The input: Begin

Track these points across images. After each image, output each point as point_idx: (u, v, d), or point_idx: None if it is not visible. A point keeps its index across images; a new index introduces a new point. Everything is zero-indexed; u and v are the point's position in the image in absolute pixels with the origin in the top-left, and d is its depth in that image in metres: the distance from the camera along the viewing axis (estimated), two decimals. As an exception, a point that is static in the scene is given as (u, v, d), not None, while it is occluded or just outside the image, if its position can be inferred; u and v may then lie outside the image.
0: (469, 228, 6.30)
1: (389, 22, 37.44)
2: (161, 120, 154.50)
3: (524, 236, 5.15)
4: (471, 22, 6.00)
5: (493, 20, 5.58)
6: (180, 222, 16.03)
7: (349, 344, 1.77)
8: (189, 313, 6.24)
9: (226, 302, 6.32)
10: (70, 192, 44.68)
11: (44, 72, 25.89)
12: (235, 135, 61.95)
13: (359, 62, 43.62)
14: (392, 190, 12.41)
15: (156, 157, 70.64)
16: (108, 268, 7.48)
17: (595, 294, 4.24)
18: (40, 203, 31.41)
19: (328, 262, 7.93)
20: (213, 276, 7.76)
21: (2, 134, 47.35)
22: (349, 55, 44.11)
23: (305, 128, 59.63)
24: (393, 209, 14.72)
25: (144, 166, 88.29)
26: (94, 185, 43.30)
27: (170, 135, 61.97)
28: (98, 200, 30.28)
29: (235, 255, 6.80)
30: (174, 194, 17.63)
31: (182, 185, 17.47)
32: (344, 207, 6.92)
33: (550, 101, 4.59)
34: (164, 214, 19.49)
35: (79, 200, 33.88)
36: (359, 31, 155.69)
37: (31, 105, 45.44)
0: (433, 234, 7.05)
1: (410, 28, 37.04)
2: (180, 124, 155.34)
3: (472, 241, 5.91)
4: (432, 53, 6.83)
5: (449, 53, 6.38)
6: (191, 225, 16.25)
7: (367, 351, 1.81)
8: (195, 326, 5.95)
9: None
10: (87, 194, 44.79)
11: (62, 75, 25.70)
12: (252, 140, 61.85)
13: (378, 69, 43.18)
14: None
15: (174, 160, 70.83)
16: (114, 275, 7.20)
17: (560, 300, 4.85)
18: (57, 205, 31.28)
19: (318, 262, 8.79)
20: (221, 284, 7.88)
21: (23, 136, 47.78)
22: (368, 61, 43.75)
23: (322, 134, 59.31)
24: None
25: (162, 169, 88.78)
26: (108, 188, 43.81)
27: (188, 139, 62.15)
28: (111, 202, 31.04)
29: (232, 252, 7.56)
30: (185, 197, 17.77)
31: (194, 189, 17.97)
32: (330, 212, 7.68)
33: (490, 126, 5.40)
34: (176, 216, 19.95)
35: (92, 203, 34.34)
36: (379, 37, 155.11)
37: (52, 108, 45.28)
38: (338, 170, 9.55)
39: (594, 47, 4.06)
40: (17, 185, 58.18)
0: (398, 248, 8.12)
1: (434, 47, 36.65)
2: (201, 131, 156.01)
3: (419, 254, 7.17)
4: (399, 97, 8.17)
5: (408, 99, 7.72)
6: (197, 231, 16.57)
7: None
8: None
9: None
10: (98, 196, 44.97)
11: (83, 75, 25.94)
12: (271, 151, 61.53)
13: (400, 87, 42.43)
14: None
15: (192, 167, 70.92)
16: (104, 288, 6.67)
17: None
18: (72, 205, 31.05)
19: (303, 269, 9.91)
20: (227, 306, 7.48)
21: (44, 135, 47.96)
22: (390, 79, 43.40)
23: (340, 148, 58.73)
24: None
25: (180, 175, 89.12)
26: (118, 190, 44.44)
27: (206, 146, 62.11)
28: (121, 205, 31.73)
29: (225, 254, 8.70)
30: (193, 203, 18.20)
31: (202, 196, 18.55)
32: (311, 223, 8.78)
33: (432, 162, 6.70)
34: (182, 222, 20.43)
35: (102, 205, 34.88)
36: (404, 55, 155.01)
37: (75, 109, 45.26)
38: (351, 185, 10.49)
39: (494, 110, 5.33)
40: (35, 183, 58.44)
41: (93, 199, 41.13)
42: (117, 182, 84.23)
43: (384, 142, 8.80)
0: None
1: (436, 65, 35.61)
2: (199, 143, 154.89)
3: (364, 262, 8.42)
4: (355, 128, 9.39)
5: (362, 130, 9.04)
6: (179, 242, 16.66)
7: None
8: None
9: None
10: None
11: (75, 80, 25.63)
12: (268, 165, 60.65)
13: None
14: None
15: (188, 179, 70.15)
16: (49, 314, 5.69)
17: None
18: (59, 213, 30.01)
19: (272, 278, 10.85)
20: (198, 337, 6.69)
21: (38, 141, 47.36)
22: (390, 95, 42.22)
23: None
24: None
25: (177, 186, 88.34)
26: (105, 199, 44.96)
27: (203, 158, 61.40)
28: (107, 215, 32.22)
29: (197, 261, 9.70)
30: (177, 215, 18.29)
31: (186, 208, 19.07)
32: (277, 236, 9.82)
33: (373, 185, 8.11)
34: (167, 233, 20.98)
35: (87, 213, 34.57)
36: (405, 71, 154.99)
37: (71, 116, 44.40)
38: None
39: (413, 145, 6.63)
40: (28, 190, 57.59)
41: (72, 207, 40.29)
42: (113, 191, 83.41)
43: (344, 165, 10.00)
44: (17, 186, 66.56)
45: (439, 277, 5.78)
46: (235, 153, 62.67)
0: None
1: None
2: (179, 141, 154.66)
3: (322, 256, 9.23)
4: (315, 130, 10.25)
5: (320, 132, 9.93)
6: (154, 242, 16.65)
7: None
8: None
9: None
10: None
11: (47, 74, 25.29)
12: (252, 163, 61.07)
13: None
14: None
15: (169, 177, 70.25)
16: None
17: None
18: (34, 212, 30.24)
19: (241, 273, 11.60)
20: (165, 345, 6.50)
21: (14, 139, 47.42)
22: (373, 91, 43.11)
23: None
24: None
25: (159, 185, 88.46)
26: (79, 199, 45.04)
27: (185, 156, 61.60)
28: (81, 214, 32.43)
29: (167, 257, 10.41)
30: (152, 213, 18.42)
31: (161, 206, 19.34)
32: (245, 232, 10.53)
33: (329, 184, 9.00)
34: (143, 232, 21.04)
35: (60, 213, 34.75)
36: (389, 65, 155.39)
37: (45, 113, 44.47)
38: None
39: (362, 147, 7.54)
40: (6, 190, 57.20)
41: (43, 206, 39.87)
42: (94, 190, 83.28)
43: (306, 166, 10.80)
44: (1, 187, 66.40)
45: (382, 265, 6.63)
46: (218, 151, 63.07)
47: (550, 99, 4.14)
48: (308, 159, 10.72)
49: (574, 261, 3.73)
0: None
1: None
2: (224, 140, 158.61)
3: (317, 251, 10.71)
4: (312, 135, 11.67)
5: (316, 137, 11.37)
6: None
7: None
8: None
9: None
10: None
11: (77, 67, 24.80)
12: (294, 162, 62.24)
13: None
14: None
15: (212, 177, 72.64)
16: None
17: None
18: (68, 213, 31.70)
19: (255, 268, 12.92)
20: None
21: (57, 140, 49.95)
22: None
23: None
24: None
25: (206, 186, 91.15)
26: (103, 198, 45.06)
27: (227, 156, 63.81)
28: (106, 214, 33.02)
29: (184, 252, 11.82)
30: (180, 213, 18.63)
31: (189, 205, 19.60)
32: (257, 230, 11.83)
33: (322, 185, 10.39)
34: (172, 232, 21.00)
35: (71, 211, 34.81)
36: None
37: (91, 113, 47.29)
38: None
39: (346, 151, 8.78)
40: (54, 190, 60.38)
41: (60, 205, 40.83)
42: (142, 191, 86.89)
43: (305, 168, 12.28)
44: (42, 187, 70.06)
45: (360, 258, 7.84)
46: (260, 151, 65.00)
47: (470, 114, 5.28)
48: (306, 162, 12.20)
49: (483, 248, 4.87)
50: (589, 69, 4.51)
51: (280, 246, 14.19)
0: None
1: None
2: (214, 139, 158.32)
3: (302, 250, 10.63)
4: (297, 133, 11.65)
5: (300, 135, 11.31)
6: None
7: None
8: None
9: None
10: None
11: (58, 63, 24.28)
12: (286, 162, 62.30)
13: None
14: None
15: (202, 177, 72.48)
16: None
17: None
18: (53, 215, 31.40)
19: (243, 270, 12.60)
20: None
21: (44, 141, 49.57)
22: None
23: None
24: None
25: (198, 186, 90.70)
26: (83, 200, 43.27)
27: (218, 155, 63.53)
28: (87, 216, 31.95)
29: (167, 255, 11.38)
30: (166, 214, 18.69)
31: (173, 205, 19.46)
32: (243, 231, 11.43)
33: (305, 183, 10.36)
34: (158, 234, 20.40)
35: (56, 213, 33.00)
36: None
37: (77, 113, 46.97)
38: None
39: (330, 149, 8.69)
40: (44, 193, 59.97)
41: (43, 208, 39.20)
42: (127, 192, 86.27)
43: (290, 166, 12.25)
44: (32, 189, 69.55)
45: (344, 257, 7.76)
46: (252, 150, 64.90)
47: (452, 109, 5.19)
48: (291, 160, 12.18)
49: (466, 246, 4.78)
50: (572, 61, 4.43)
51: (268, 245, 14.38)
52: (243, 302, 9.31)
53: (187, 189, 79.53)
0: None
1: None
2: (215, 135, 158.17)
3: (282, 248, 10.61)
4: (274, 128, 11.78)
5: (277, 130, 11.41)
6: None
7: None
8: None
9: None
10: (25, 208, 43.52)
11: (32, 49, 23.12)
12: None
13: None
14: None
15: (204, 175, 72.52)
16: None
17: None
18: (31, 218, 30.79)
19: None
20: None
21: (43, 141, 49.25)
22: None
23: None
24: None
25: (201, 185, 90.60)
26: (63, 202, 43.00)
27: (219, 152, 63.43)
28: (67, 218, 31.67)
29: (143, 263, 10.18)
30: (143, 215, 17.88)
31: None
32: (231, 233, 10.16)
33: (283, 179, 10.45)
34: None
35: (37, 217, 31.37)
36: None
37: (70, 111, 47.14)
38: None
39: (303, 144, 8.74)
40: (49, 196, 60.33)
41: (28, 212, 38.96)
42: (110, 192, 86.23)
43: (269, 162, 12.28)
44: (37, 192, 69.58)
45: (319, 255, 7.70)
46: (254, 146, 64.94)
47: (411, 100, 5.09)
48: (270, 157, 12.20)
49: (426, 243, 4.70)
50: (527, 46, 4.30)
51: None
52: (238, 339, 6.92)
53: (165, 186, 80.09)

The input: End
The input: Begin

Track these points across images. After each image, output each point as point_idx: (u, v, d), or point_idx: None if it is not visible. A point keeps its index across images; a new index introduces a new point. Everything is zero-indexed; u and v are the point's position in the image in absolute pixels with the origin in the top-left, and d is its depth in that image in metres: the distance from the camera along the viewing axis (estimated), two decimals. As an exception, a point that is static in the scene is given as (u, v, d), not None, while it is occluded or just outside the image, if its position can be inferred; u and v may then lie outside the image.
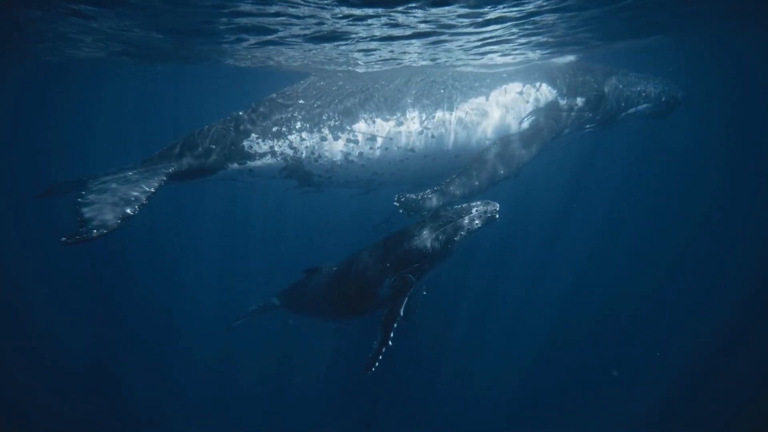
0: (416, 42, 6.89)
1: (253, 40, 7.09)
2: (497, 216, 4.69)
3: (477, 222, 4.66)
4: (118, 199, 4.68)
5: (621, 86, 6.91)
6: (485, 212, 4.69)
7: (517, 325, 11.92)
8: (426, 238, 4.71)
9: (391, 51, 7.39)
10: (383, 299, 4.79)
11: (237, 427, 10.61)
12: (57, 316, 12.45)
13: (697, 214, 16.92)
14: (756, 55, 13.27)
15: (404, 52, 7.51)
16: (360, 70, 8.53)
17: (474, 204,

The input: End

**Your assignment**: The expected answer is an exact copy of the lines above, beginning at the line with "29: (235, 255, 6.80)" and ending at the line with "40: (17, 185, 58.18)", with both ends in.

**Task response**:
29: (235, 255, 6.80)
30: (174, 194, 17.63)
31: (182, 185, 17.47)
32: (344, 207, 6.92)
33: (550, 101, 4.59)
34: (164, 214, 19.49)
35: (79, 200, 33.88)
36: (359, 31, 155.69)
37: (31, 105, 45.44)
0: (433, 234, 7.05)
1: (410, 28, 37.04)
2: (180, 124, 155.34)
3: (472, 241, 5.91)
4: (432, 53, 6.83)
5: (449, 53, 6.38)
6: (191, 225, 16.25)
7: (367, 351, 1.81)
8: (195, 326, 5.95)
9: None
10: (87, 194, 44.79)
11: (62, 75, 25.70)
12: (252, 140, 61.85)
13: (378, 69, 43.18)
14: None
15: (174, 160, 70.83)
16: (114, 275, 7.20)
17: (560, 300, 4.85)
18: (57, 205, 31.28)
19: (318, 262, 8.79)
20: (221, 284, 7.88)
21: (23, 136, 47.78)
22: (368, 61, 43.75)
23: (322, 134, 59.31)
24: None
25: (162, 169, 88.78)
26: (108, 188, 43.81)
27: (188, 139, 62.15)
28: (111, 202, 31.04)
29: (232, 252, 7.56)
30: (185, 197, 17.77)
31: (194, 189, 17.97)
32: (330, 212, 7.68)
33: (490, 126, 5.40)
34: (176, 216, 19.95)
35: (92, 203, 34.34)
36: (379, 37, 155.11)
37: (52, 108, 45.28)
38: (338, 170, 9.55)
39: (594, 47, 4.06)
40: (17, 185, 58.18)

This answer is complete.